This document provides detailed instructions on how to convert and quantize large language models (LLMs) for efficient deployment on the Huawei Kunpeng 920 platform.
- Introduction
- Prerequisites
- ChatGLM Model Conversion
- Baichuan Model Conversion
- Qwen Model Conversion
- GGML Format Conversion
- Quantization Techniques
- Verifying Converted Models
Model conversion and quantization are crucial steps in deploying large language models on hardware with limited resources. These processes help reduce model size and improve inference speed while maintaining acceptable performance.

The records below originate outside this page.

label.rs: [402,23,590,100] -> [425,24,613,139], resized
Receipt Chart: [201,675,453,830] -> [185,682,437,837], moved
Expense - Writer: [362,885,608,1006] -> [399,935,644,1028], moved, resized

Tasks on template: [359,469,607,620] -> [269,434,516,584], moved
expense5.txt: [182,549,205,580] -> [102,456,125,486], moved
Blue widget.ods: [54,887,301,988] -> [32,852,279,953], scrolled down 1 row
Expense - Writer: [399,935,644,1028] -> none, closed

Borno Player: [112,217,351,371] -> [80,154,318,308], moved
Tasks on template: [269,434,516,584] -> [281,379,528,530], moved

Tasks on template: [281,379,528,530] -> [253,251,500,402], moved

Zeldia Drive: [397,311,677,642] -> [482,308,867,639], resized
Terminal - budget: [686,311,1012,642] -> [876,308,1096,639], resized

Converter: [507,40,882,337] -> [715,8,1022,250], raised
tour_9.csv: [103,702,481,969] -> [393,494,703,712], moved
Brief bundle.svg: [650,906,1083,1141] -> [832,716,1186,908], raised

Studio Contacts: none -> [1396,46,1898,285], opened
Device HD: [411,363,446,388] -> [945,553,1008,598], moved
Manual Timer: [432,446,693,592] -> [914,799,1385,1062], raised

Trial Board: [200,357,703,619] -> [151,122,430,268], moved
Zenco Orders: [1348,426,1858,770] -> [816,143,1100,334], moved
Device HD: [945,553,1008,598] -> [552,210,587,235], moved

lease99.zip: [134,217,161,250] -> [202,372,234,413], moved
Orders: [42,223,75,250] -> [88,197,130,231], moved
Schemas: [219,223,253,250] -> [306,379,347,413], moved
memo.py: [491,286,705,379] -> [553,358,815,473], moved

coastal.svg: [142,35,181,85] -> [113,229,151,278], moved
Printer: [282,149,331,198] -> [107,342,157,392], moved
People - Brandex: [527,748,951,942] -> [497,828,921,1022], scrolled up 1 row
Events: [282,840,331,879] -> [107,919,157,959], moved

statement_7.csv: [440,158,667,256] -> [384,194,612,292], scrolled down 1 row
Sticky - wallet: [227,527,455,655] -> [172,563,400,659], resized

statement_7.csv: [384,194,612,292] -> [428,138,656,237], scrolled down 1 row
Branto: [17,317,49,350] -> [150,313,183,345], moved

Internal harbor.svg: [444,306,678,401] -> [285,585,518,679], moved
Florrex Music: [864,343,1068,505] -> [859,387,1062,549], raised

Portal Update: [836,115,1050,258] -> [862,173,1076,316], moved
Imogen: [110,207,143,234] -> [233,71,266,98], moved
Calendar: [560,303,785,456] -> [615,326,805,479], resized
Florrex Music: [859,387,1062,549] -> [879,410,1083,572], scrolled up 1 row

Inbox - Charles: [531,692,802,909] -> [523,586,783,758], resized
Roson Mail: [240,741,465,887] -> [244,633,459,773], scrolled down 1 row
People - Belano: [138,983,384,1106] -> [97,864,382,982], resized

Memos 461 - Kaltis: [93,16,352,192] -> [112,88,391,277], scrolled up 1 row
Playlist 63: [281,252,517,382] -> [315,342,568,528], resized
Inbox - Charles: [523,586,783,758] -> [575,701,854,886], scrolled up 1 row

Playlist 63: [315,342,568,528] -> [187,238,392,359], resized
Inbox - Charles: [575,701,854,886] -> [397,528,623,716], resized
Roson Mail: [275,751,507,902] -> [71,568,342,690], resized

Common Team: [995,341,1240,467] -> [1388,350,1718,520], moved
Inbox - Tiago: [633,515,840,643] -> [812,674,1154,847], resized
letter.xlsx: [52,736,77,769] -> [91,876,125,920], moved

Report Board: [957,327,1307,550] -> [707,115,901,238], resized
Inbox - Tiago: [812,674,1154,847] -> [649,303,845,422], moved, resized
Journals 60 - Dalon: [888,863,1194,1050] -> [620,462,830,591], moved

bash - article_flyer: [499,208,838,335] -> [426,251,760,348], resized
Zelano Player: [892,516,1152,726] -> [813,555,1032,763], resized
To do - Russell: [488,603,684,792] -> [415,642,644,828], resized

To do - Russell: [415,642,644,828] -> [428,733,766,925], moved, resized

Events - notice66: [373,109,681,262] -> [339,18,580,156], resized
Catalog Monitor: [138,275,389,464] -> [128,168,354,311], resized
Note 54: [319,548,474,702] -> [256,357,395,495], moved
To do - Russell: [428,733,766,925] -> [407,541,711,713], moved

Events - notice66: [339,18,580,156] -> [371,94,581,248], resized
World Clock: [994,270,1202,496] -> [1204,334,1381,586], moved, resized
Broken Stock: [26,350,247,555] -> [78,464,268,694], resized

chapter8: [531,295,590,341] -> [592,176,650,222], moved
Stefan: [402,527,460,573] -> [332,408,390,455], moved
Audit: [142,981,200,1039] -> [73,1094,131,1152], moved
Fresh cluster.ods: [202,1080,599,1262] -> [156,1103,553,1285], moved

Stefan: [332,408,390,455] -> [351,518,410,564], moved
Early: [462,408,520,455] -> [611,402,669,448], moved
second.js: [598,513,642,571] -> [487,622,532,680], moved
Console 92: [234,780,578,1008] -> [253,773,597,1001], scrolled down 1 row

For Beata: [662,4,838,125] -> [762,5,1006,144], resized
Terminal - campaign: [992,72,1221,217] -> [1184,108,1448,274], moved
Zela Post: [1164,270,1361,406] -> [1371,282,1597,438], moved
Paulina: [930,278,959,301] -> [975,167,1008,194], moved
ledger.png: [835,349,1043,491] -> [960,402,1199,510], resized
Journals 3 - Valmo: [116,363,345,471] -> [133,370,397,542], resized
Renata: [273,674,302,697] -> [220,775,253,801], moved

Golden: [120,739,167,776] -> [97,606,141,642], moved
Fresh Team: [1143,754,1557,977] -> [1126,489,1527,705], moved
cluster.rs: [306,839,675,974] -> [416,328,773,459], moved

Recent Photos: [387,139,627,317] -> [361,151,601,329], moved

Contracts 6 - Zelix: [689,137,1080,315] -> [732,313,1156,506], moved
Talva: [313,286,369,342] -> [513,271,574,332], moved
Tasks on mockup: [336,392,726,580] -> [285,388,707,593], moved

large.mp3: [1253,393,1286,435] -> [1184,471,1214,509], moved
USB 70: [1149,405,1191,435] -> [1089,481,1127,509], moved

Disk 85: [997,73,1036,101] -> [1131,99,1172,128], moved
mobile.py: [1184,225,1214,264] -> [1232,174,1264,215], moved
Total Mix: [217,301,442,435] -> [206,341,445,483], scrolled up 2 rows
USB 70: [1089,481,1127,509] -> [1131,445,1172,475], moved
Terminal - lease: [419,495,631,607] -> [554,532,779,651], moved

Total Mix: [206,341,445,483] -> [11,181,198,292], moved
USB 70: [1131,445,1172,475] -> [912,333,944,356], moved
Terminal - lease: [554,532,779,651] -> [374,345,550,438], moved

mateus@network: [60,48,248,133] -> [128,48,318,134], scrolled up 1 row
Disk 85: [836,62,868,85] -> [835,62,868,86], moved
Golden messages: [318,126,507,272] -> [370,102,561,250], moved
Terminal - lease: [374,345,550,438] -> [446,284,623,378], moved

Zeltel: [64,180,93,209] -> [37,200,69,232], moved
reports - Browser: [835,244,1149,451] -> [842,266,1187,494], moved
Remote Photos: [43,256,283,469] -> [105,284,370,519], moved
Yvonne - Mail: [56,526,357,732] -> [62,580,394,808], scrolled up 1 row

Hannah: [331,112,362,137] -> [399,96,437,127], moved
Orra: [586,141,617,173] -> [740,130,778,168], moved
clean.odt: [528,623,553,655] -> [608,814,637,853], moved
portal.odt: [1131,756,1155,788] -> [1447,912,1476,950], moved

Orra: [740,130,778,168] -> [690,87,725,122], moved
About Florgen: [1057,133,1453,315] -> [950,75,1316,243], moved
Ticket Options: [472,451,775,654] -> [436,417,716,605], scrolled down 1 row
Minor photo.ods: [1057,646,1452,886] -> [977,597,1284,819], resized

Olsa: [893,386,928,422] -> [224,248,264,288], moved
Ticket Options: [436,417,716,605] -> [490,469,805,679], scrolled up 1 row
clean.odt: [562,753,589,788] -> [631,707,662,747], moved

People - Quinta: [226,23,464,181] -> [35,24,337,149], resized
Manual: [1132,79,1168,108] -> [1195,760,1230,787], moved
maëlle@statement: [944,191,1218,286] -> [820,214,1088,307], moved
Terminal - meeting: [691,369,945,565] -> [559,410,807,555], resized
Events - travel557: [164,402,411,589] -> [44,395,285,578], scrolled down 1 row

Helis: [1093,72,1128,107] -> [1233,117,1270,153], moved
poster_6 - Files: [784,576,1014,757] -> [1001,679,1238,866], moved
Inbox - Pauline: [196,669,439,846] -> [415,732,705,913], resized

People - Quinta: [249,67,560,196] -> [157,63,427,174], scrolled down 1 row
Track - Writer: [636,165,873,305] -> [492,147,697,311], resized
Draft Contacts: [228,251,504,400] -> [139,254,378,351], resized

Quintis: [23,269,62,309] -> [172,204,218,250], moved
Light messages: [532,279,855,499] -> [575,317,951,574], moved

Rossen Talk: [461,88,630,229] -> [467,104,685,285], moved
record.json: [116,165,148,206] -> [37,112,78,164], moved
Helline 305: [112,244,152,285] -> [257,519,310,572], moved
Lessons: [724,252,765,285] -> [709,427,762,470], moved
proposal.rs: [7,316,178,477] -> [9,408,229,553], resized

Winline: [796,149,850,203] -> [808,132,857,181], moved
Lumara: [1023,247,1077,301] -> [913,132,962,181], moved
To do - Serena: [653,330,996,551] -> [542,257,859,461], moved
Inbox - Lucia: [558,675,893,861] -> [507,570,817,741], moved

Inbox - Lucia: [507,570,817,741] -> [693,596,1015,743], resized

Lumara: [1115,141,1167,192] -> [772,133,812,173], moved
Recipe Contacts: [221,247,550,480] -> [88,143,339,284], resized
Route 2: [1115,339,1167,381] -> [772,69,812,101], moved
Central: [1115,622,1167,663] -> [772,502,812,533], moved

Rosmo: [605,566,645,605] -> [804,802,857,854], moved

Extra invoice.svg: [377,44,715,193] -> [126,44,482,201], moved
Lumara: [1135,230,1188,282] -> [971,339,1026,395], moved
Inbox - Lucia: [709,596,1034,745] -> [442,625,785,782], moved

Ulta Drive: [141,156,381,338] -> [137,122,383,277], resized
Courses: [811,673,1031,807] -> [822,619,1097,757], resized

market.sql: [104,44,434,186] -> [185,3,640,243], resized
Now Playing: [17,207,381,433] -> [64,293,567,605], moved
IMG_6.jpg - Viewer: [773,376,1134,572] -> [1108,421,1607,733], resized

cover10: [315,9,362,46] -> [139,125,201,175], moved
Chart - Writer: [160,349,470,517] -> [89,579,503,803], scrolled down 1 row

Before proceeding, ensure you have:
- Python 3.8+ installed
- Required libraries: transformers, torch, sentencepiece, accelerate
- Sufficient disk space for model weights
- Access to the original model weights (usually downloaded from Hugging Face or other model hubs)
pip install transformers torch sentencepiece accelerate
To convert ChatGLM models, use the following steps:
cd chatglm.cpp
python3 chatglm_cpp/convert.py -i /path/to/chatglm/model -t q4_0 -o chatglm-ggml.bin
Replace /path/to/chatglm/model
with the actual path to your ChatGLM model.
The -t q4_0
flag specifies the quantization type. You can choose different quantization types based on your needs:
q4_0
: 4-bit quantization (smallest size, fastest inference, some quality loss)q4_1
: 4-bit quantization with different algorithmq5_0
: 5-bit quantizationq8_0
: 8-bit quantization (larger size, slower inference, better quality)
For Baichuan models, use a similar process:
python3 chatglm_cpp/convert.py -i /path/to/baichuan/model -t q4_0 -o baichuan-ggml.bin
If you're converting a fine-tuned Baichuan model, you can specify the path to the fine-tuned weights:
python3 chatglm_cpp/convert.py -i /path/to/baichuan/model -t q4_0 -o baichuan-finetuned-ggml.bin -l /path/to/finetuned/weights
For Qwen models, the process is slightly different:
cd qwen.cpp
python3 qwen_cpp/convert.py -i /path/to/qwen/model -t q4_0 -o qwen-ggml.bin
Note that Qwen models may require a specific tokenizer file:
./build/bin/main -m qwen-ggml.bin --tiktoken "/path/to/qwen/tokenizer/qwen.tiktoken" -i
The GGML format is commonly used for efficient inference on CPU. The conversion scripts provided above typically handle the conversion to GGML format automatically.
Quantization reduces model precision to decrease size and increase inference speed. Common quantization types include:
- INT8: 8-bit integer quantization
- INT4: 4-bit integer quantization
- Mixed precision: Combination of different quantization levels for different parts of the model
The -t
flag in the conversion scripts specifies the quantization type. Experiment with different types to find the best balance between model size, inference speed, and output quality for your use case.
After conversion, it's crucial to verify the model's performance:
# For ChatGLM and Baichuan models
./build/bin/main -m model-ggml.bin -i
# For Qwen models
./build/bin/main -m qwen-ggml.bin --tiktoken "/path/to/qwen/tokenizer/qwen.tiktoken" -i
This will start an interactive session where you can test the model's outputs.
Remember to compare the outputs of the quantized model with the original model to ensure acceptable quality. You may need to adjust the quantization parameters if you observe significant degradation in performance.
Note: The exact paths and filenames may vary depending on your specific setup and the versions of the models you're using. Always refer to the most recent documentation of the respective model repositories for the most up-to-date instructions.